Beatrice Wood willed her home to the Besant Hill School, along with several of her works, her vast personal library, and her sizable collection of folk art. The Beatrice Wood Center for the Arts, a gallery on the campus, can be visited by appointment.

My time on this planet overlaps with memorable writers, artists, thinkers, scientists, and great leaders. I share it with men who have walked on the moon. Many people have never heard of Beatrice Wood-- yet when I think of those I wish I'd met, the beguiling Beatrice Wood always manages a place near the top of the list.

1. The novel, of course, inspired the more famous film. While Wood acknowledged her role in inspiring the work, she claims she bore very little resemblance to the character Catherine.
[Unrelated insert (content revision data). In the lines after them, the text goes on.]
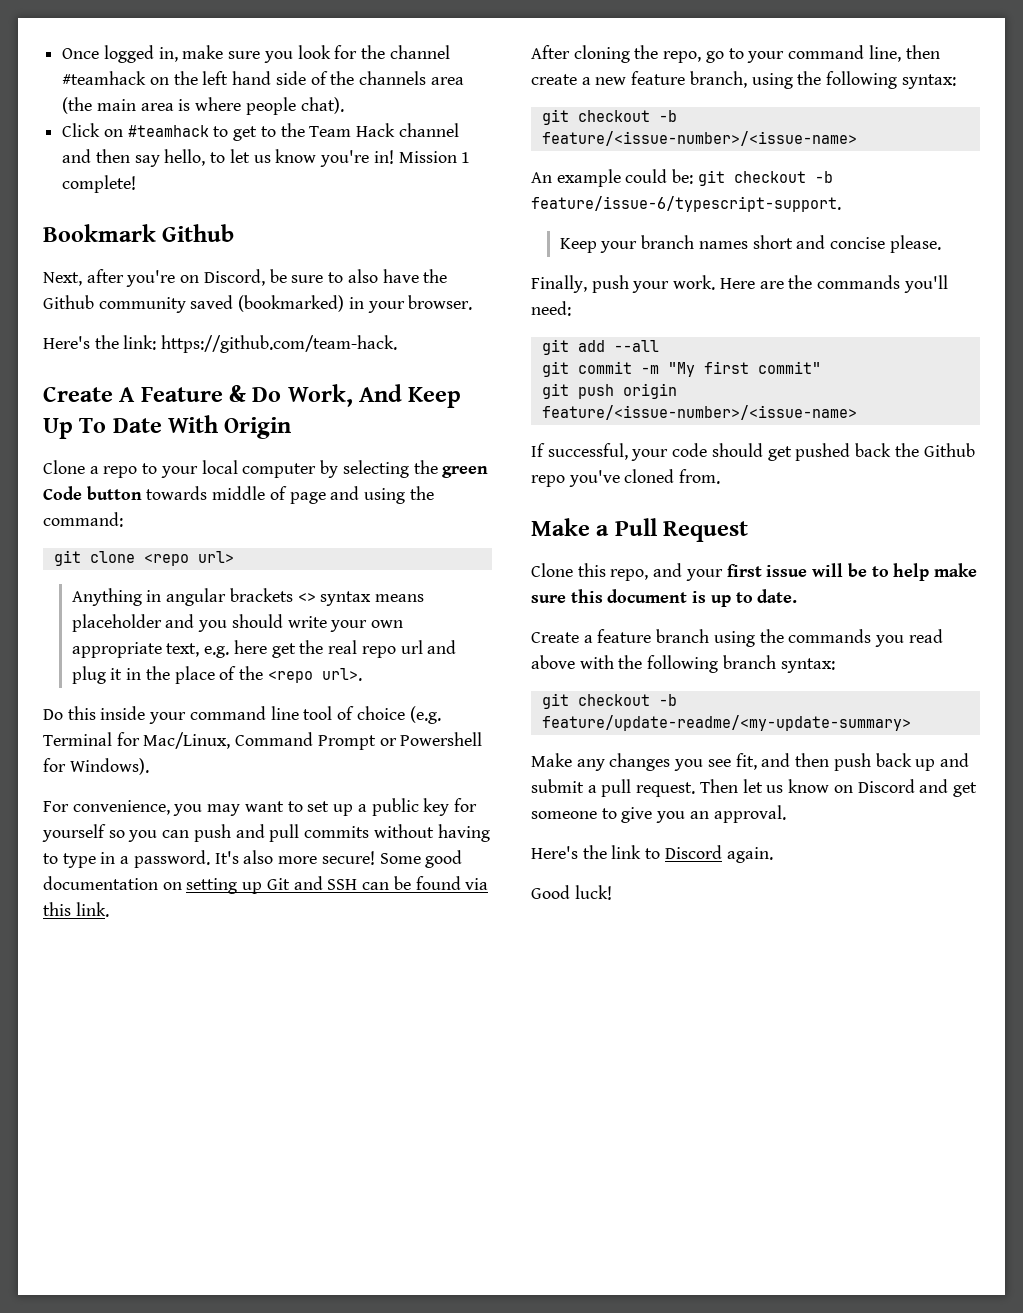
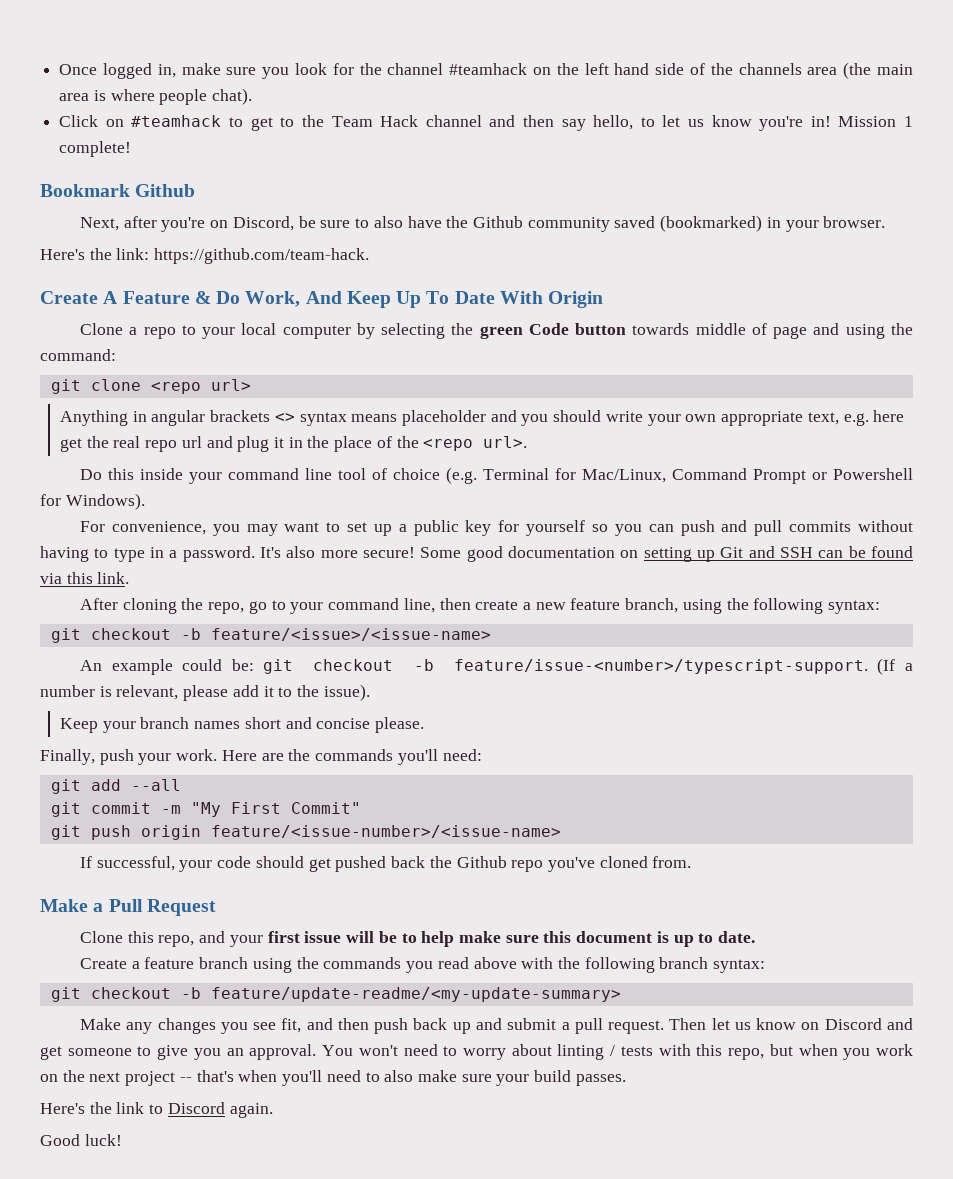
[541,131,857,146] feature/<issue-number>/<issue-name> -> [210,628,491,641] feature/<issue>/<issue-name>
[531,196,841,212] feature/issue-6/typescript-support. -> [453,658,914,675] [40,684,370,701] feature/issue-<number>/typescript-support. (If a number is relevant, please add it to the issue).
[703,361,821,374] first commit" -> [230,802,361,814] First Commit"
(786, 814) none -> [322,1044,914,1060] [40,1070,626,1086] You won't need to worry about linting / tests with this repo, but when you work on the next project -- that's when you'll need to also make sure your build passes.

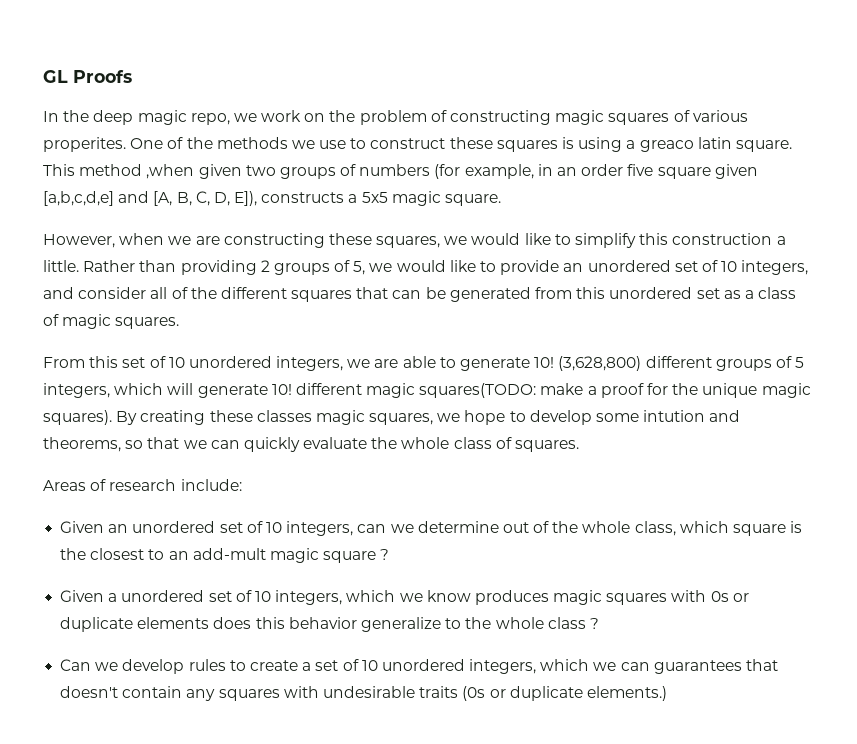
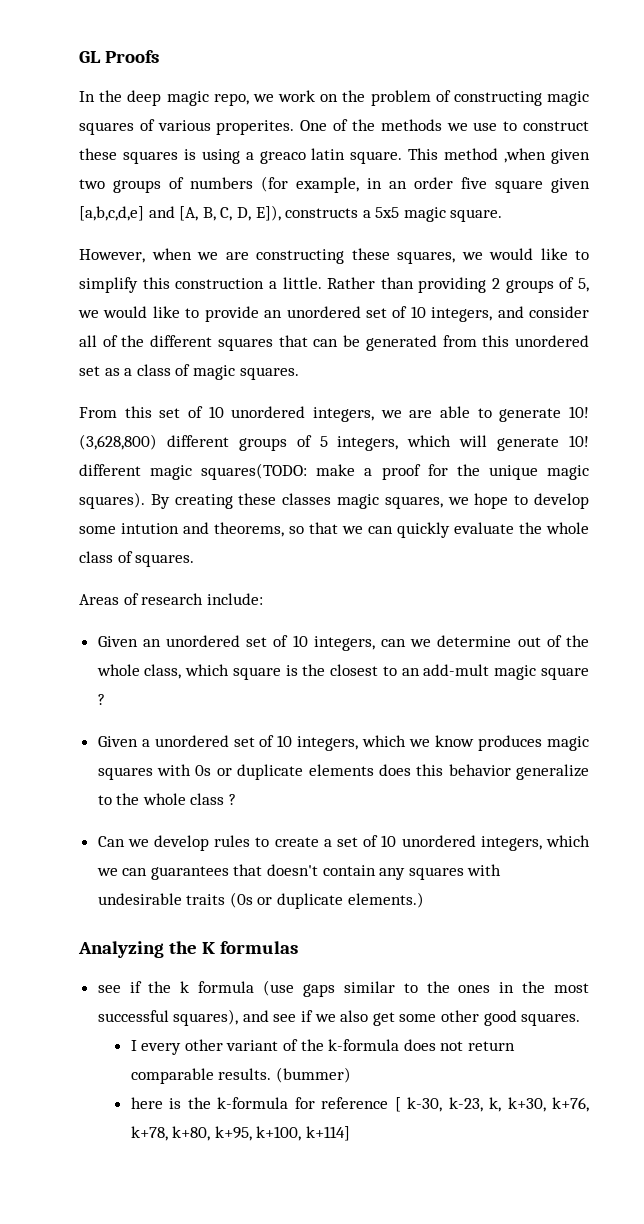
(667, 693) none -> [78,941,299,958] [97,980,589,997] [97,1009,581,1026] [130,1039,515,1055] [130,1067,351,1084] [130,1097,589,1112] [130,1126,351,1141] // Analyzing the K formulas // see if the k formula (use gaps similar to the ones in the most successful squares), and see if we also get some other good squares. // I every other variant of the k-formula does not return comparable results. (bummer) // here is the k-formula for reference [ k-30, k-23, k, k+30, k+76, k+78, k+80, k+95, k+100, k+114]

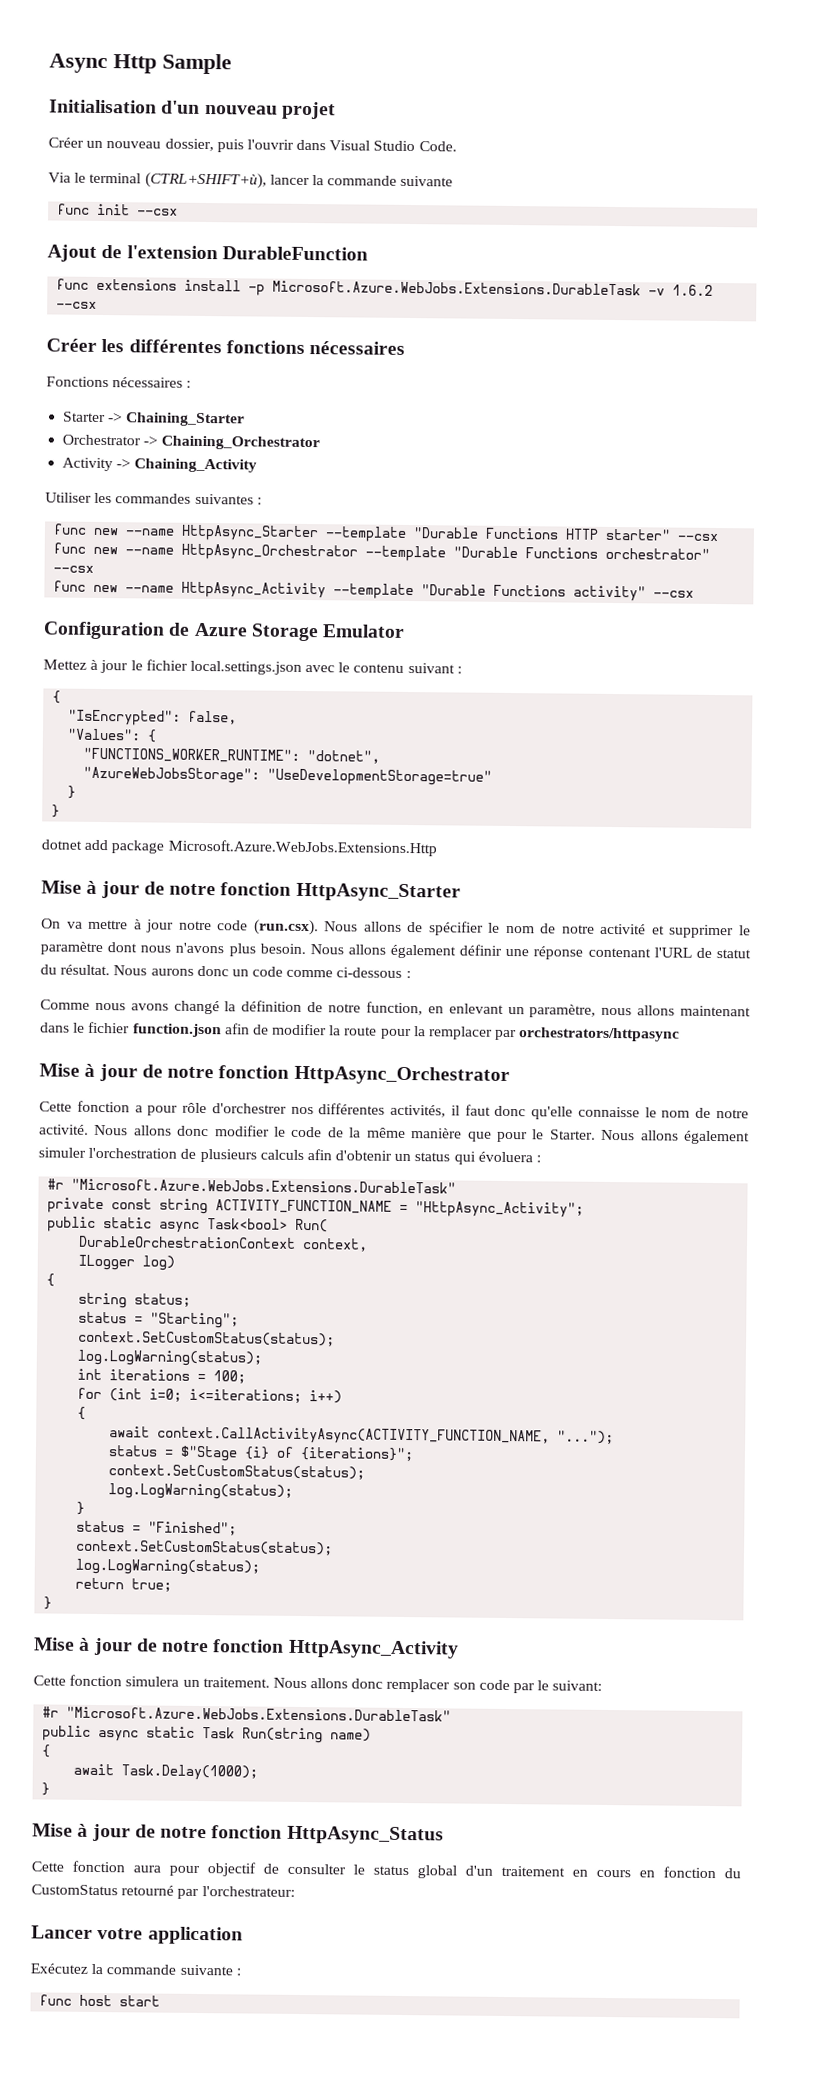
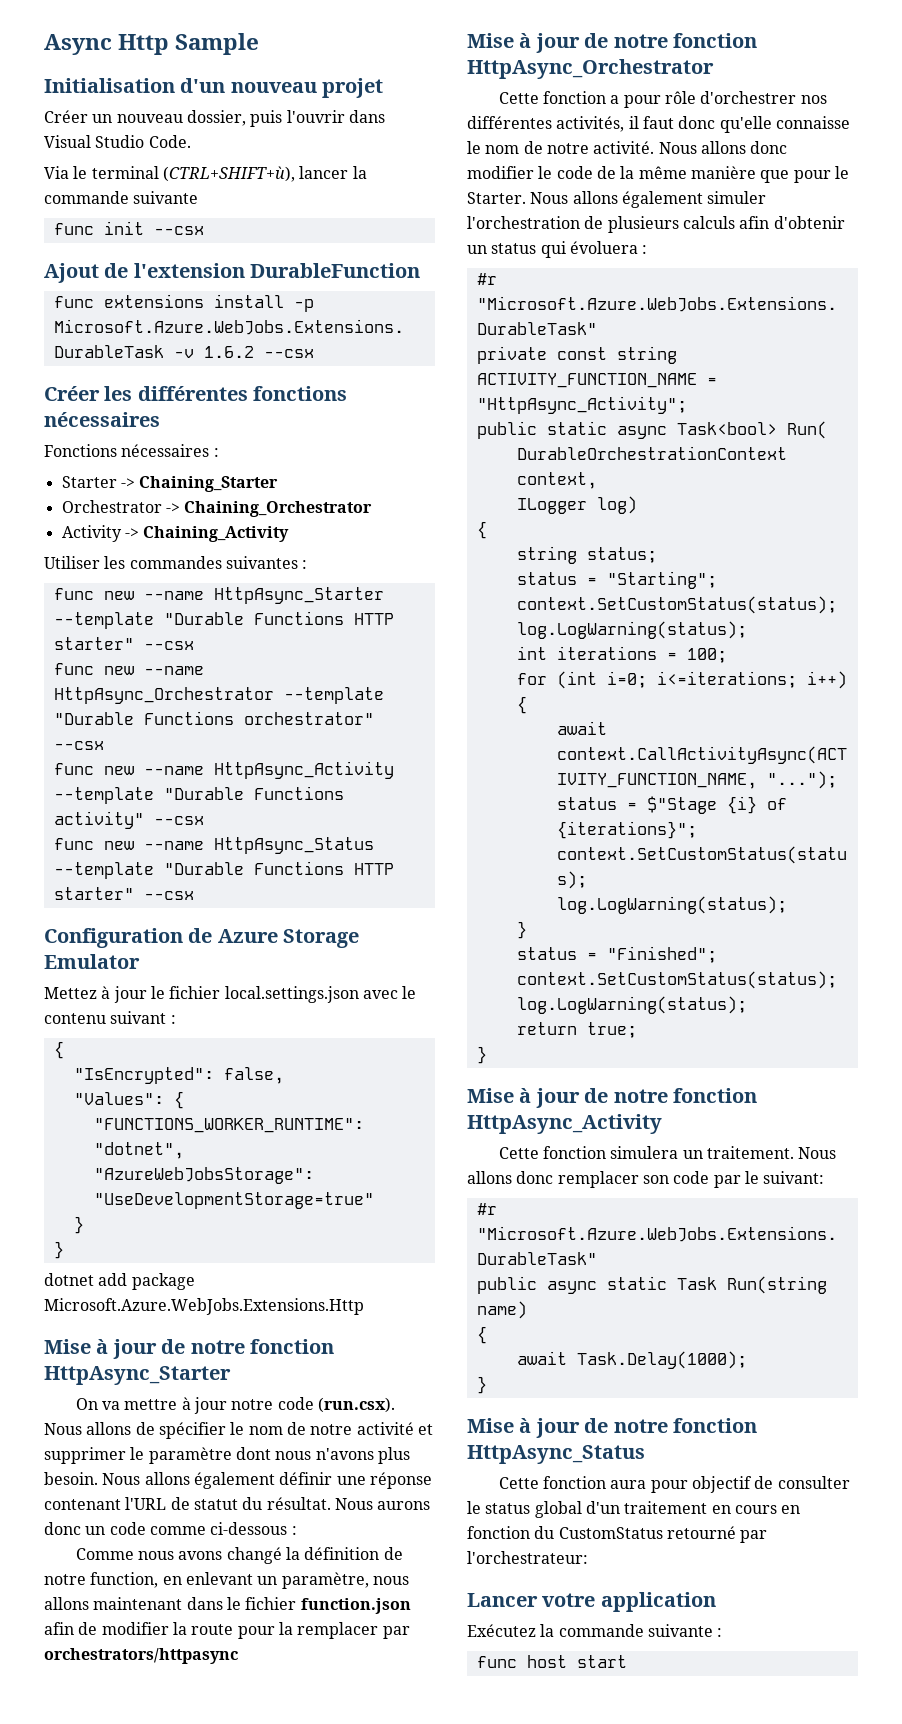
(695, 594) none -> [53,837,374,854] [53,861,394,879] [53,887,194,900] // func new --name HttpAsync_Status --template "Durable Functions HTTP starter" --csx

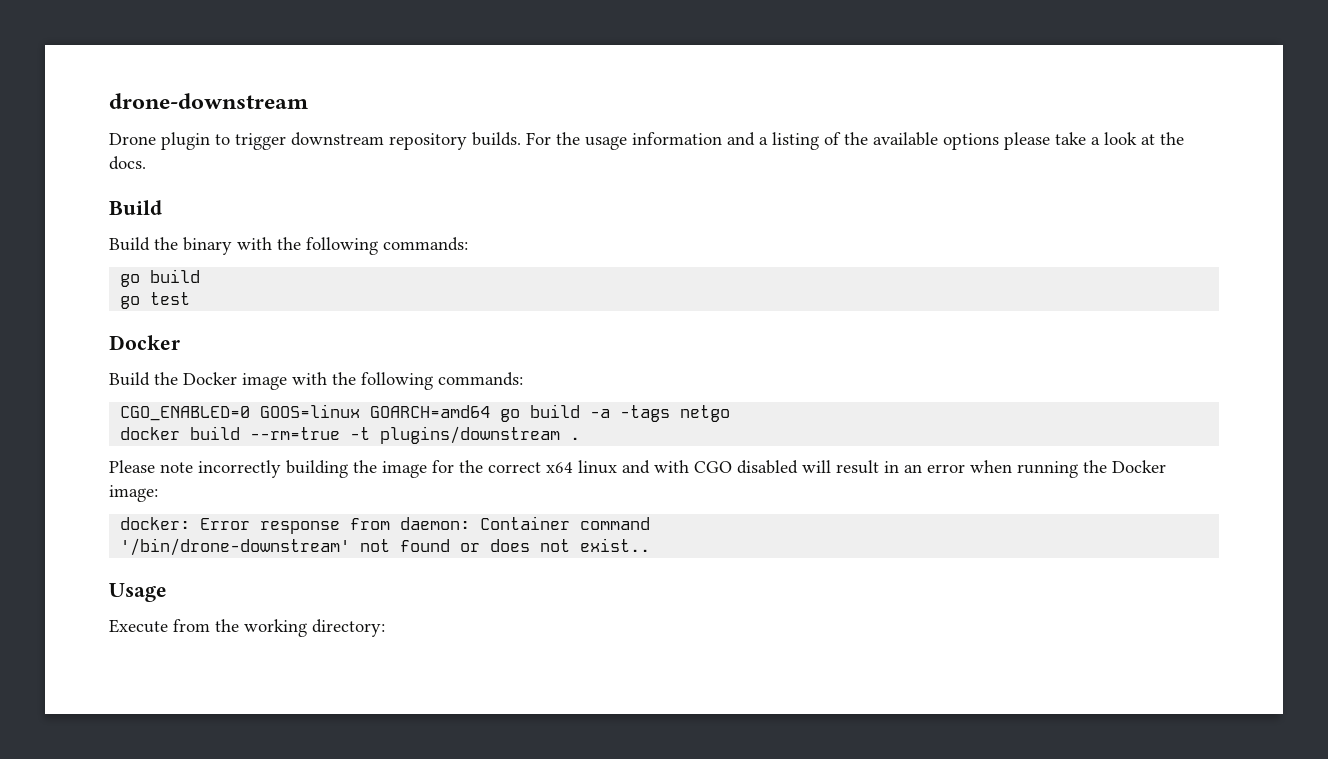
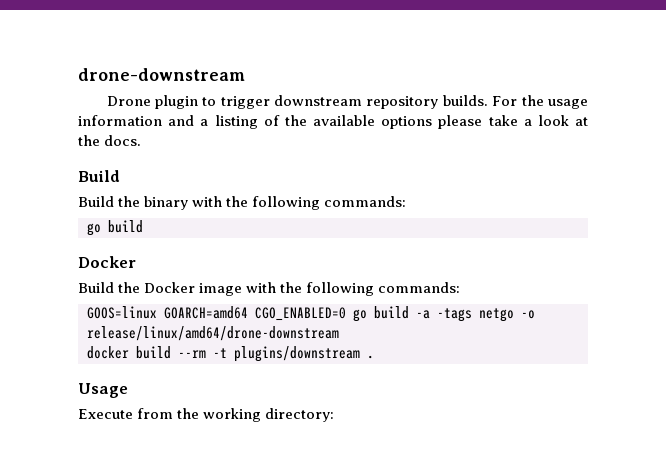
[120,292,191,309] // go test -> (143, 226) none
[120,406,251,421] CGO_ENABLED=0 -> (461, 287) none
(491, 411) none -> [255,307,346,321] CGO_ENABLED=0
(731, 413) none -> [521,310,535,319] [87,326,339,341] -o release/linux/amd64/drone-downstream
[250,427,341,440] --rm=true -> [178,350,206,358] --rm
[109,460,1166,478] [109,485,158,502] [120,516,651,534] [120,538,651,556] // Please note incorrectly building the image for the correct x64 linux and with CGO disabled will result in an error when running the Docker image: // docker: Error response from daemon: Container command // '/bin/drone-downstream' not found or does not exist.. -> (374, 357) none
2. I saw Mama of Dada when it came out. It presents her so vividly-- or, perhaps, she presents so vividly-- that I immediately recognized the inspiration for Old Rose when I saw Titanic-- a fact that I did not confirm until I started researching this profile.

"Beatrice Wood." Wikipedia. http://en.wikipedia.org/wiki/Beatrice_Wood.

Beatrice Wood: Mama of Dada. Wild Wolf Productions, 1993.

"Biography of Beatrice Wood." Beatrice Wood Center for the Arts Website. http://www.beatricewood.com/biography.html.

Finnerty, Bernadette. "Beatrice Wood Dies at 105." The Crafts Report, May 1998. http://www.craftsreport.com/may98/beatricewood.html.

Nola, Meg. "American Artist Beatrice Wood." March 9, 2008. http://20thcenturyart.suite101.com/article.cfm/artist_beatrice_wood.

Wood, Beatrice. I Shock Myself: The Autobiography of Beatrice Wood (1988). Chronicle Books, 2006.